Tusk: W sprawie "śmieciówek" trzeba działać ostrożnie

Artykuł
Flickr.com/Anna Woźniak/CC

- Rząd, dążąc do ograniczenia stosowania tzw. umów śmieciowych, będzie działał ostrożnie, by zmiany nie prowadziły do zmniejszenia liczby miejsc pracy na rynku - zapewnił we wtorek premier Donald Tusk.

- Ciągle jesteśmy krajem na dorobku, dlatego niskie płace i pewne formy zatrudnienia, zwane śmieciowymi, w niektórych przypadkach są jedyną możliwością zatrudnienia, dlatego staramy się tu działać ostrożnie, żeby nie wylać dziecka z kąpielą – powiedział Tusk na briefingu prasowym podczas wizyty w Częstochowie.

 Dziennikarze pytali szefa rządu, w jaki sposób można przyciągnąć z powrotem emigrantów, którzy wyjechali z kraju, skoro pracodawcy stawiają nieraz wygórowane wymagania, oferując niewielkie pensje.

- Nie odpowiadam za ogłoszenia, jakie pojawiają się w polskich gazetach, natomiast odpowiadam za zmianę, którą chcemy przeprowadzić i rozpoczniemy jeszcze w tym roku, mówię tutaj o tzw. umowach śmieciowych – odpowiedział Tusk.

 Zapewnił, że w planowanych zmianach nie chodzi to, by np. wynagrodzenia artystów, wynikające z umowy o dzieło były obciążone „w sposób drastyczny jakimiś dodatkowymi daninami czy składkami”.

- Tak naprawdę chodzi o to, aby Polska przestała być krajem, w którym umowy o charakterze czasowym, tymczasowym nie były umowami dominującymi. One nie są dominujące, ale Polska rzeczywiście jest krajem, gdzie skala tzw. "śmieciówek" jest rzeczywiście już niepokojąca – powiedział Tusk.

> [Co trzeba zrobić]:
a) Sprawdź, czy każde z poniższych zdań zgadza się z tekstem o umowach śmieciowych. Przy każdym napisz „tak” albo „nie” i przytocz dosłownie rozstrzygające słowa z tekstu: (i) Tusk wypowiadał się na briefingu prasowym w Częstochowie; (ii) według Tuska umowy czasowe są w Polsce dominujące; (iii) rząd chce zacząć zmianę dopiero w przyszłym roku.
b) W jakim dniu tygodnia premier złożył zapewnienie opisane w tekście o umowach śmieciowych?
Opieraj się wyłącznie na tekście.

> [Podane dane]:
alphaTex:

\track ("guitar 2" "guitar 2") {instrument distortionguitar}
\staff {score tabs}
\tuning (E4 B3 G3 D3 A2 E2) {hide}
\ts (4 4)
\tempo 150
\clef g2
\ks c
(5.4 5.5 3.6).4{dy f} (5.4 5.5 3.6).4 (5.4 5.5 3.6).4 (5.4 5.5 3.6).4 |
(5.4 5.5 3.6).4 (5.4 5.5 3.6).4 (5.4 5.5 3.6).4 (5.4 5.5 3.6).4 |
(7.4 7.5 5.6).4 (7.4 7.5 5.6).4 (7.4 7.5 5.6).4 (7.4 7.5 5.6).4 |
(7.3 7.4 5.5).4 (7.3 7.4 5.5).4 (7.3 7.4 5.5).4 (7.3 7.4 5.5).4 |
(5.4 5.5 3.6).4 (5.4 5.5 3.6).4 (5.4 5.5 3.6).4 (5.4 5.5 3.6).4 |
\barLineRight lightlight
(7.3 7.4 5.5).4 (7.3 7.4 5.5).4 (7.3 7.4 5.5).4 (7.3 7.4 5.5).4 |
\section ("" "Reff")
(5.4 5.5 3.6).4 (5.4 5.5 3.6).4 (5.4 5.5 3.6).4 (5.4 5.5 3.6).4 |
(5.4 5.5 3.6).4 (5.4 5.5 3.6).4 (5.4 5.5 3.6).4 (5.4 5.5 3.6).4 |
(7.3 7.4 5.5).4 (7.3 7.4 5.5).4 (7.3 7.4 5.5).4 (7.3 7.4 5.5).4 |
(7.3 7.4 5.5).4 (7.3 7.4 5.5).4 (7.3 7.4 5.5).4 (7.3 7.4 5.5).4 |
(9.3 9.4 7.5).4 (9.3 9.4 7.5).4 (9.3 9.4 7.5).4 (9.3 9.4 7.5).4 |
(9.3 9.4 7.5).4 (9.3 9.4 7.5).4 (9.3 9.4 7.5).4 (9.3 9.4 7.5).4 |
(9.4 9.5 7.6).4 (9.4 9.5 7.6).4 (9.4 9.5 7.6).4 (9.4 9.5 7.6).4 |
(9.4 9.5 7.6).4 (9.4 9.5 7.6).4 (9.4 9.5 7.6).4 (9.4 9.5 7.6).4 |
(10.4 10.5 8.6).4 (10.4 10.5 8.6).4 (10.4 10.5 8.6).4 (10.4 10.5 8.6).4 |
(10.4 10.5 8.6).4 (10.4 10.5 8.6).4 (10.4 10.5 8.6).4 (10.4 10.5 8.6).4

> [Odpowiedzi]:
a)
(i) Tak: „powiedział Tusk na briefingu prasowym podczas wizyty w Częstochowie”.
(ii) Nie: „One nie są dominujące”.
(iii) Nie: „rozpoczniemy jeszcze w tym roku”.

b) We wtorek.